Milbank: "Keith, nobody could have anticipated the tapes would be released. They, certainly we didn't anticipate the tapes would be released. Certainly Tom Davis, who just did this exhaustive investigation, now looks a little embarrassed by this whole thing in the House of Representatives."

Olbermann: "But I don't, you know I never interrupt, but, Dana, that first tape from August 28th was sitting in the archives of most of the major news organizations. It had been sent out by FEMA to the Associated Press television service and was sitting in storage rooms at every network in this country."

Milbank: "That is a little embarrassing, isn't it? It's sort of the way the ports controversy exploded after people found out about it 90 days ago, and then it just blows up. Everybody's just waiting for the right moment."

Olbermann: "All right, the new tape, the one from August 29th, the day the storm hit, this is provided to NBC News today, as you heard Lisa Myers say, by supporters of Mr. Bush. It's remarkable how it turned up under the circumstances. What happened to the executive privilege that the White House told the Senate kept it from seeing these tapes or those transcripts from those tapes? Or did these just sort of get out sideways, and the administration knows nothing about it?"

Milbank: "Well, executive privilege is, the administration has defined it as, the privilege to do what the President wishes to do, of course, and that is that he can define whatever point he wants, whatever legal point he wants, but he can violate that if he chooses to. Same thing with the releasing of classified information. It's really up to the President here, and it was in his interest. Now, I don't know your source on this, but certainly when people say 'Republican sources,' that tends to indicate they might be Republicans who actually might even work in the White House."

Olbermann: "Let's say that the White House is 100 percent correct on the breadth of the blame here and that nobody could have anticipated the blah, blah, blah, blah, blah. Six months out, things are still so bad along the Gulf Coast, is the administration really trying to make some sort of claim of competency at this point? Or is it an attempt to shift the focus back onto Michael Brown in hopes that it all sticks to him again when, in fact, it looks like his reputation has been rehabilitated to some degree?"

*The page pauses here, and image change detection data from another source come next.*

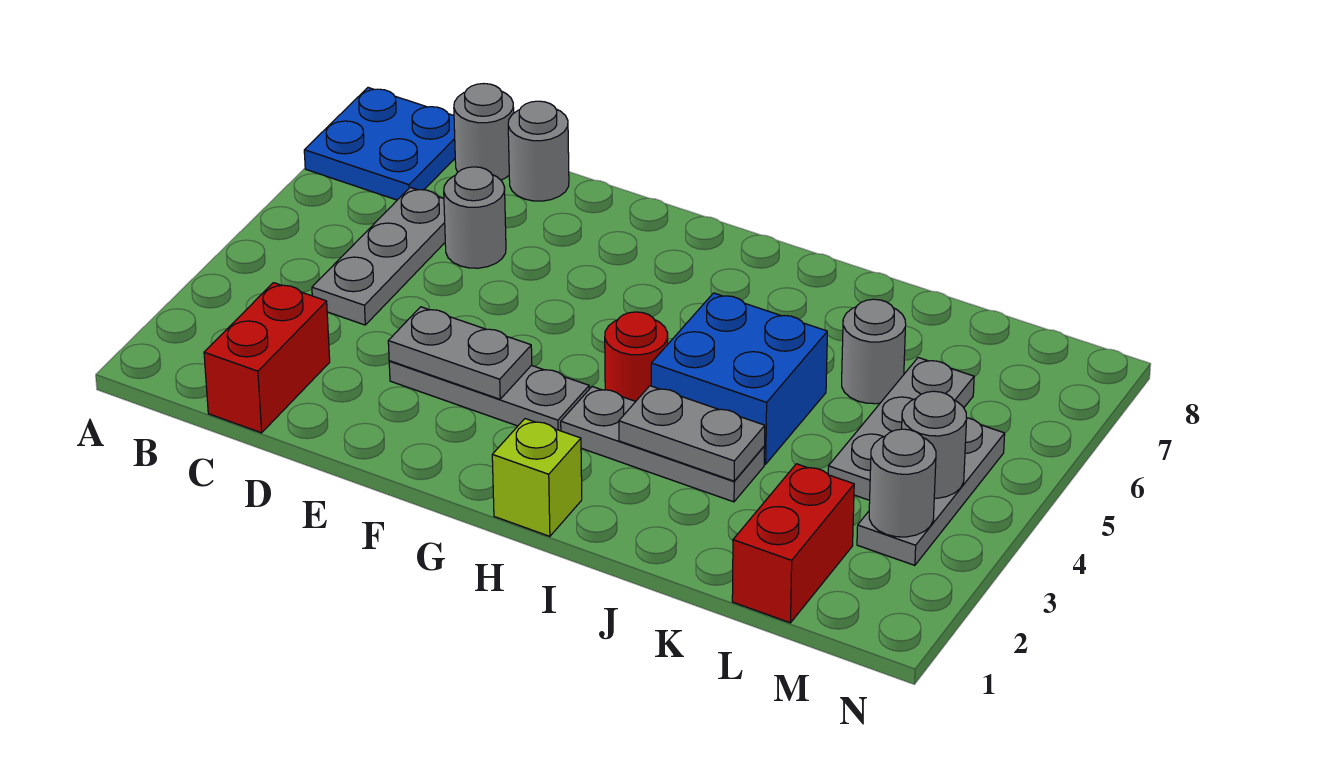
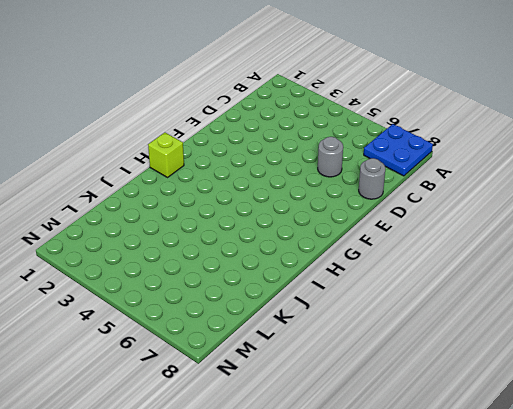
none -> red brick C1:C2 level 1
none -> grey plate C4:C6 level 1
none -> grey round brick C8 level 1

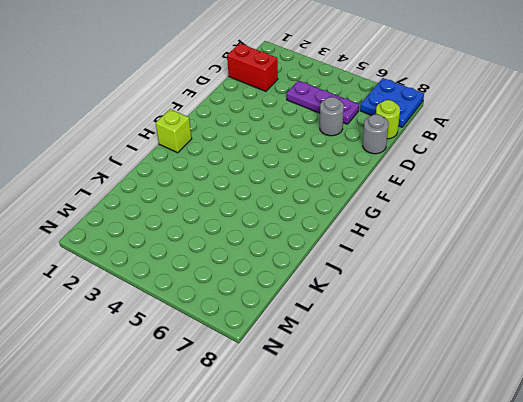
purple plate C4:C6 level 1 -> grey plate C4:C6 level 1
lime round brick C8 level 1 -> grey round brick C8 level 1
none -> grey plate E3:G3 level 1
none -> grey plate H3:J3 level 1
none -> red round brick H4 level 1

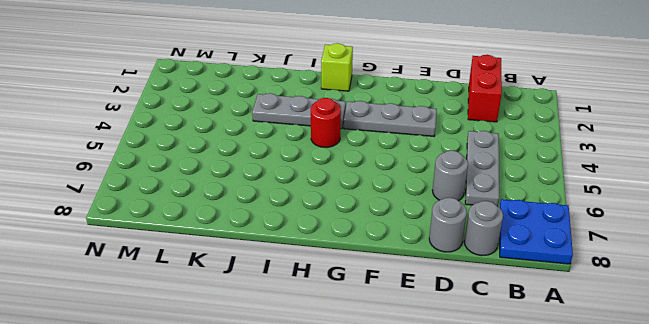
none -> blue brick I4:J5 level 1
none -> grey round brick K6 level 1
none -> red brick L1:L2 level 1

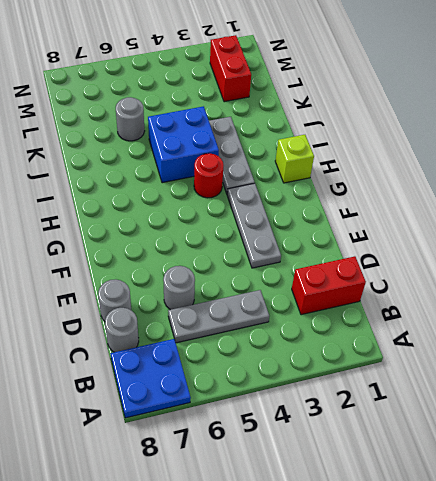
red brick L2:M2 level 1 -> red brick L1:L2 level 1
none -> grey plate L4:L6 level 1
none -> grey plate M3:M5 level 1
none -> grey plate E3:F3 level 2

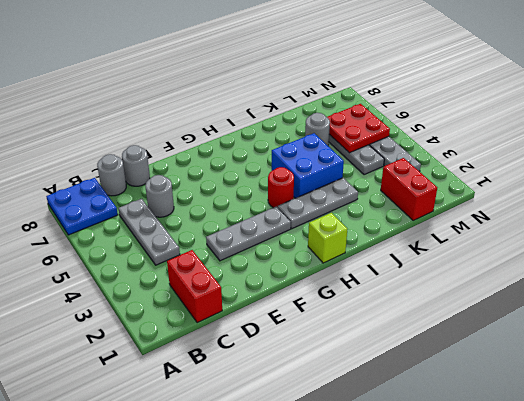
red plate L5:M6 level 2 -> none
none -> grey plate E3:F3 level 2
none -> grey plate I3:J3 level 2
none -> grey round brick M3 level 2

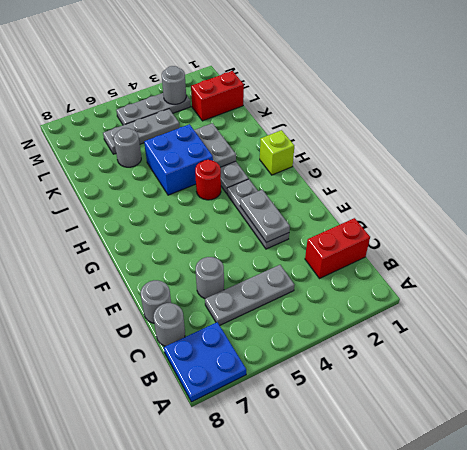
none -> grey round brick M4 level 2

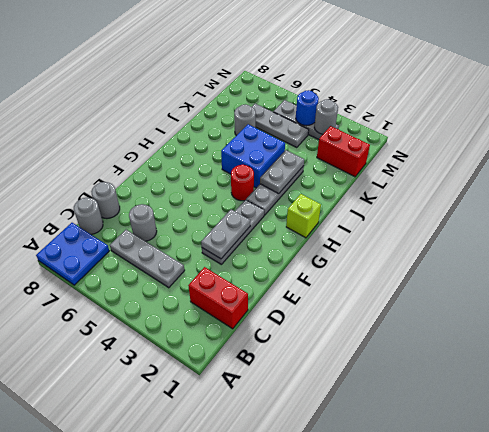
blue round brick M4 level 2 -> grey round brick M4 level 2

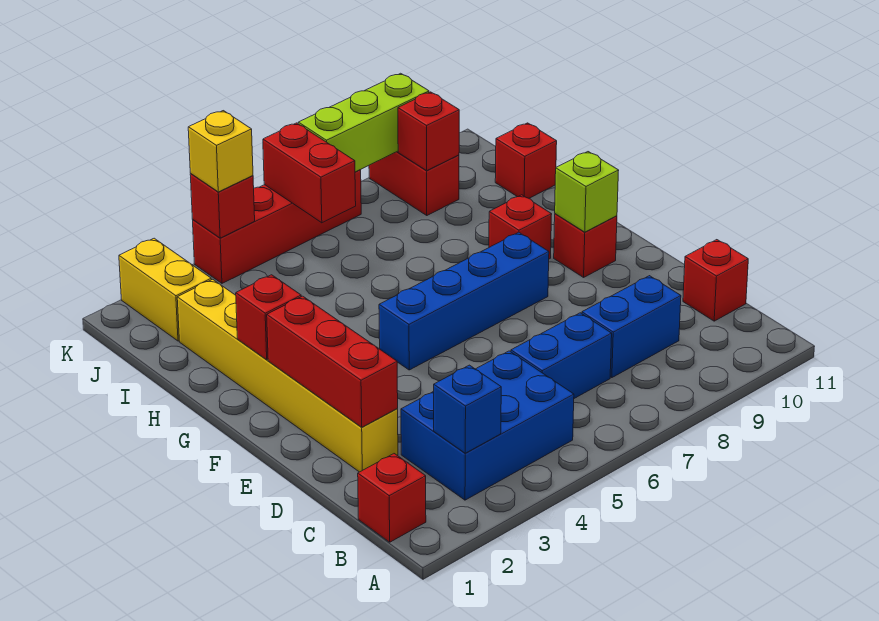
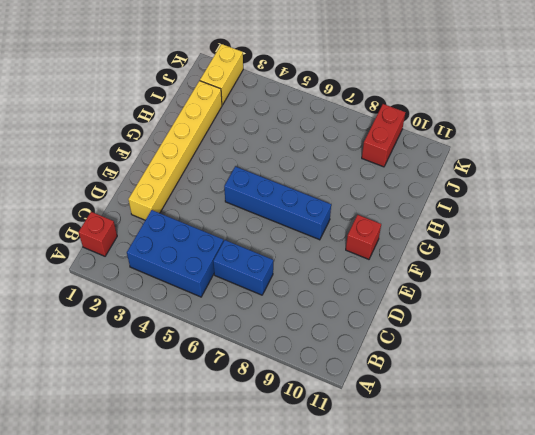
none -> blue brick C8:C9 level 1
none -> red brick C11 level 1
none -> red brick G9 level 1

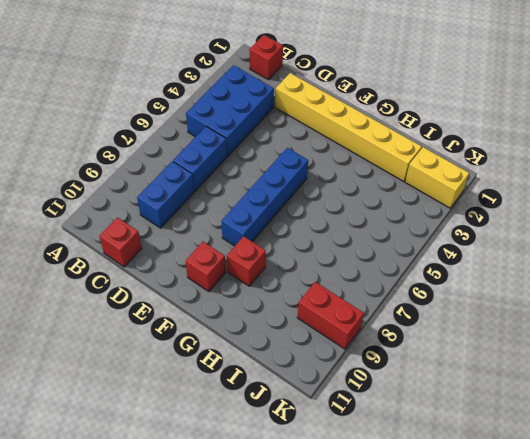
none -> red brick I11 level 1
none -> red brick K4:K7 level 1
none -> blue brick B3 level 2

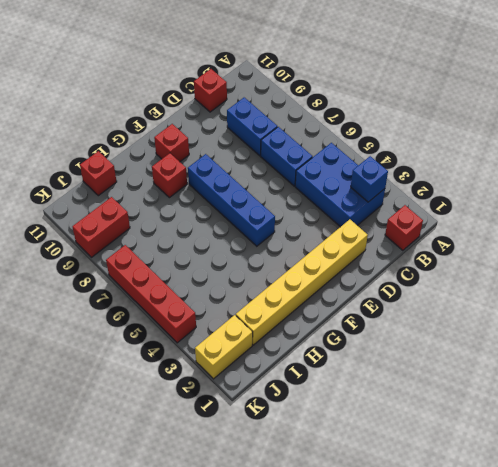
none -> red brick D2:F2 level 2
none -> lime brick F10 level 2
none -> red brick G2 level 2

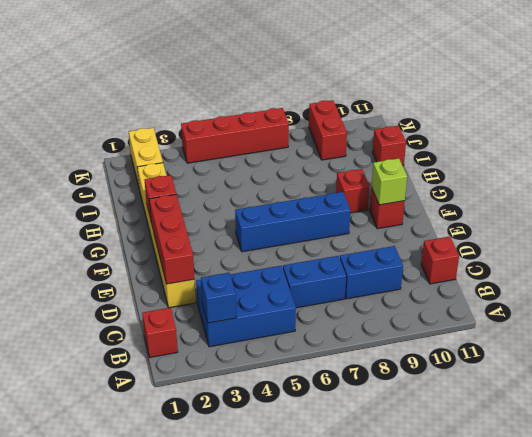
none -> red brick J6:K6 level 2
none -> red brick J9 level 2
none -> red brick K4 level 2

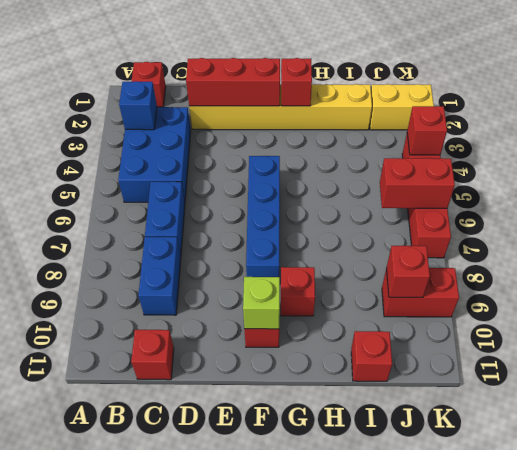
none -> lime brick K7:K9 level 2
none -> yellow brick K4 level 3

Milbank: "Yeah, the competence question is going to be very difficult in this case because it's ongoing. I mean, we learned today that in New Orleans they're starting again today to search for more dead bodies. 300 to 400 are still missing. They haven't even reclaimed the bodies down there. I don't think any of us thought that we would now be crediting Michael Brown of the Arabian Horse Federation with actually knowing that there were problems with the Superdome's roof, knowing that it was under sea level, warning about the evacuation possibilities and warning about the levees. He has, in a sense, rehabilitated himself, and that's something I think none of us expected."

Olbermann: "As Rodney Dangerfield said in that movie, you want to look thin, hang out with a bunch of fat people. If you want to look better, more competent, hang out with a bunch of people who aren't. Dana Milbank of the Washington Post, no one could have foreseen the release of these tapes, I hope that appears in an article soon."

Milbank: "It's not going to appear in one of mine. I'm keeping an eye out from the Ombudsman."

Olbermann: "Thank you kindly, sir, and best of luck on that."